Internasional – Christian Gabarrini, kepala teknisi andalan Francesco Bagnaia, membuka lembaran perjalanannya di pentas balap MotoGP, mengungkapkan pengalaman tak terlupakan termasuk momen saat ia merasa kurang disukai oleh orang-orang di sekitar Marc Marquez. Teknisi asal Italia ini dikenal luas berkat rekam jejaknya yang mentereng, berhasil membawa tiga pembalap meraih gelar juara dunia.
Tiga nama besar di MotoGP yang pernah merasakan sentuhan dingin Gabarrini adalah Casey Stoner, Jorge Lorenzo, dan yang terbaru, Francesco Bagnaia. Pengalaman Gabarrini yang segudang membuatnya menjadi salah satu sosok paling dihormati di paddock.

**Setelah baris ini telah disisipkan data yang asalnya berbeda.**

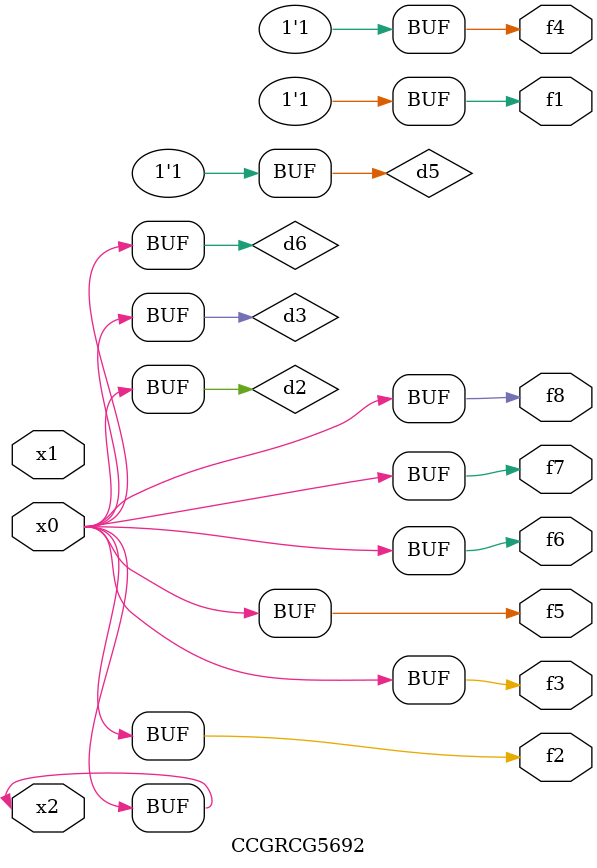
<source format=v>
module CCGRCG5692(
	input x0, x1, x2,
	output f1, f2, f3, f4, f5, f6, f7, f8
);

	wire d1, d2, d3, d4, d5, d6;

	xnor (d1, x2);
	buf (d2, x0, x2);
	and (d3, x0);
	xnor (d4, x1, x2);
	nand (d5, d1, d3);
	buf (d6, d2, d3);
	assign f1 = d5;
	assign f2 = d6;
	assign f3 = d6;
	assign f4 = d5;
	assign f5 = d6;
	assign f6 = d6;
	assign f7 = d6;
	assign f8 = d6;
endmodule

</source>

Salah satu kenangan terindahnya terukir bersama Casey Stoner. Gabarrini menjadi bagian integral dari kesuksesan Stoner, bahkan diboyong langsung dari Ducati ke Honda pada tahun 2011. Musim debut Stoner bersama RC212V langsung berbuah manis, di mana ia berhasil merebut gelar juara dunia mengalahkan Jorge Lorenzo.
“Honda dan Ducati adalah dua dunia yang sangat berbeda,” kenang Gabarrini. “Motor-motor di sana sudah seperti karya seni. Semua yang datang sudah dalam keadaan sempurna, dan semuanya bekerja sangat baik.”
Namun, tidak semua perjalanan Gabarrini mulus. Tahun 2013, setelah Stoner memutuskan pensiun, menjadi periode yang cukup berat baginya. Kedatangan Marc Marquez beserta timnya di Honda menimbulkan perasaan tidak menyenangkan.
“Itu adalah tahun yang sangat berat,” ujarnya. “Orang-orang di sekitar Marc tidak terlalu menyukai saya. Anda tahu, saya sebelumnya menjabat sebagai manajer Stoner. Di mata mereka, saya sedikit seperti musuh.”
Setelah beberapa musim bersama Honda, Gabarrini akhirnya kembali ke Ducati. Kali ini, ia ditunjuk sebagai kepala mekanik untuk juara dunia lainnya, Jorge Lorenzo.
Ia mengakui bahwa dua tahun bersama pembalap berjuluk X-Fuera itu sangat melelahkan, namun juga penuh makna. Gabarrini terkesan dengan pribadi Lorenzo yang sesungguhnya.
“Banyak yang menyebut Jorge orangnya tidak terlalu baik. Padahal, dia sangat baik,” terang Gabarrini. “Saya pikir, orang-orang tidak menyukainya karena dia ceplas-ceplos. Dia selalu mengatakan apa yang dia pikirkan, dan itu memang kebenaran.”
Gabarrini juga mengungkapkan bahwa masalah utama Lorenzo bukan pada performanya, melainkan pada kendala fisik dalam mengendarai motor Ducati. “Jorge punya masalah fisik dalam mengendarai sepeda motor kami. Dia sudah berlatih dengan sangat keras. Kesalahan ada di kami,” pungkasnya.